I recently started a private chef business in West Michigan (Savory Socials) and am in a whirl wind of decision making and foundation setting. I would like to know what would be an appropriate food cost percentage to run for small 10-14 person party's, 6-7 courses. The dinners will take place at the clients home, some use of their kitchen equipment, flatware, china, and glass wear, food will be provided by myself. I feel like i have most details worked out but am uncertain what to charge the client. What is this skill worth? What can i get away with as far as price goes? My current thought on this topic is the run the same as in the restaurant.... 30-35%

Any suggestions?


----------



## shroomgirl (Aug 11, 2000)

small parties, you're labor is a problem.....it's hard to charge an appropriate amount for small dinner parties.   We've had this discussion many times before and several members agree to disagree about how they handle pricing.


----------



## petemccracken (Sep 18, 2008)

> Originally Posted by *NickCIM*
> 
> ... My current thought on this topic is the run the same as in the restaurant.... 30-35%. Any suggestions?

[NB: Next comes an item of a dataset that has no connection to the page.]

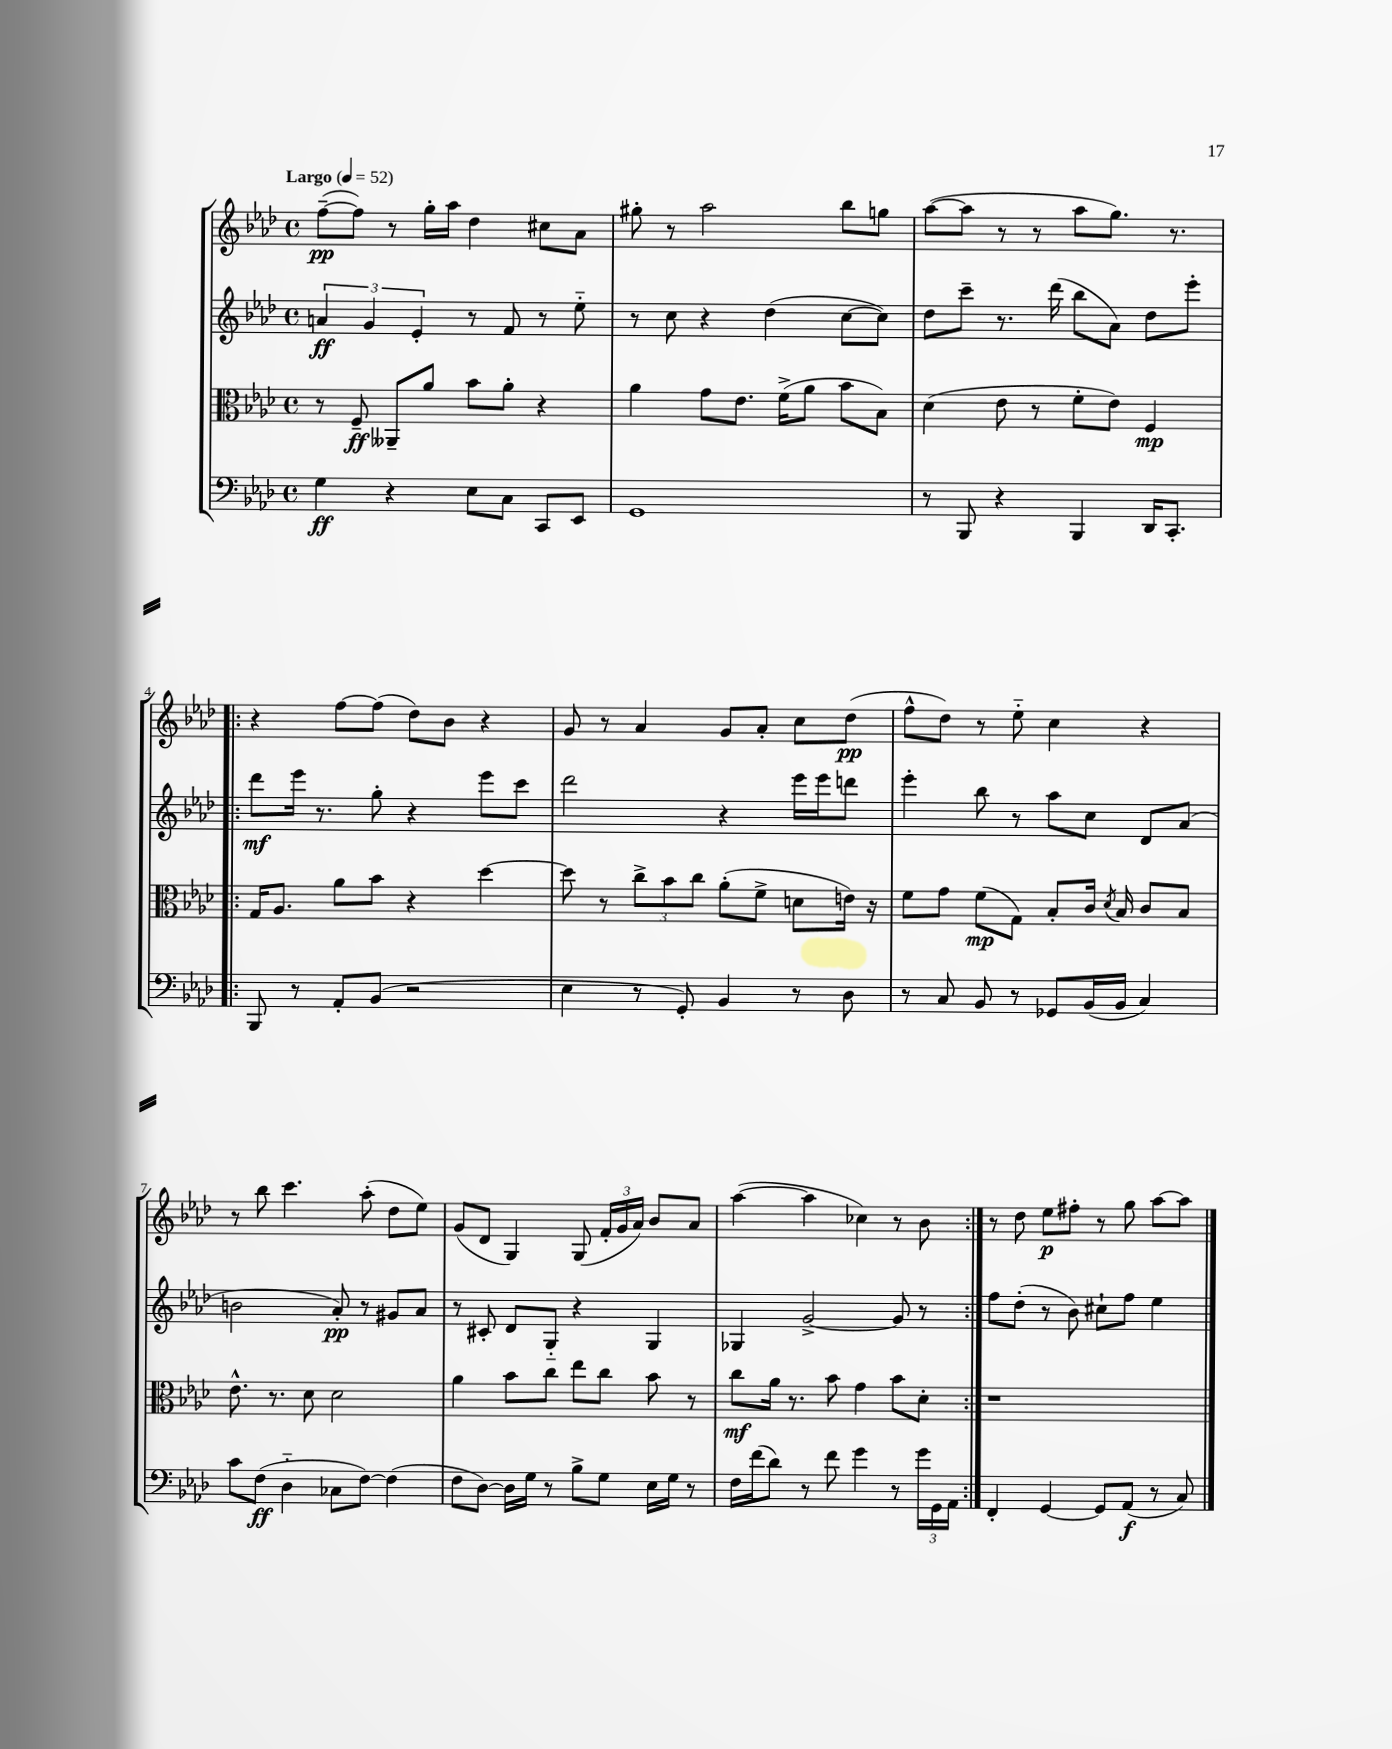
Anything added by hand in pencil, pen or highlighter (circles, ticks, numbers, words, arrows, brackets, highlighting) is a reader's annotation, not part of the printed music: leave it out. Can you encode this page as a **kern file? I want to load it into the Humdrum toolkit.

As previously commented on in a Food Cost Question in the ChefTalk Feedback forum, my food cost percentage for small dinner parties is more in the range of 15-20%, tending towards the lower end the smaller the number of guests. This reflects the higher labor cost percentage for small parties.

Price = Food Cost + Labor Cost + Overhead + Profit

Food Cost is a constant per guest.

Labor Cost and Overhead Cost per person is inversely proportional to the number of guests, the more guests, the less cost per guest.

A restaurant or a caterer has the luxury of spreading labor and overhead across a large number of guests, thus lowering the cost per guest. A personal or private chef does not enjoy that luxury.

Pricing based simply on a food cost percentage, IMHO, is fraught with disaster unless the food cost percentage is based on similar functions and a restaurant or regular caterer does not qualify as similar!


----------



## uptownkevin (Sep 15, 2006)

NickCIM said:


> I recently started a private chef business in West Michigan (Savory Socials) and am in a whirl wind of decision making and foundation setting. I would like to know what would be an appropriate food cost percentage to run for small 10-14 person party's, 6-7 courses. The dinners will take place at the clients home, some use of their kitchen equipment, flatware, china, and glass wear, food will be provided by myself. I feel like i have most details worked out but am uncertain what to charge the client. What is this skill worth? What can i get away with as far as price goes? My current thought on this topic is the run the same as in the restaurant.... 30-35%
> 
> Any suggestions?


To be successful in catering or private cheffing small parties, you're going to need to scrap the "food cost %." Seriously, forget about all of the percentages and talk dollars and cents. Take Pete's formula above and use it : Price = Food Cost + Labor Cost + Overhead + Profit.

When figuring pricing, your profit should be first, then let everything fall into place. I just did a 22 person dinner the other night for around $2500 and I have done 12-14 person dinners in the range of $1400. But only you will be able to determine your pricing after you've developed a menu and included all of the costs (party labor, prep labor, transportation, menu, etc.).


----------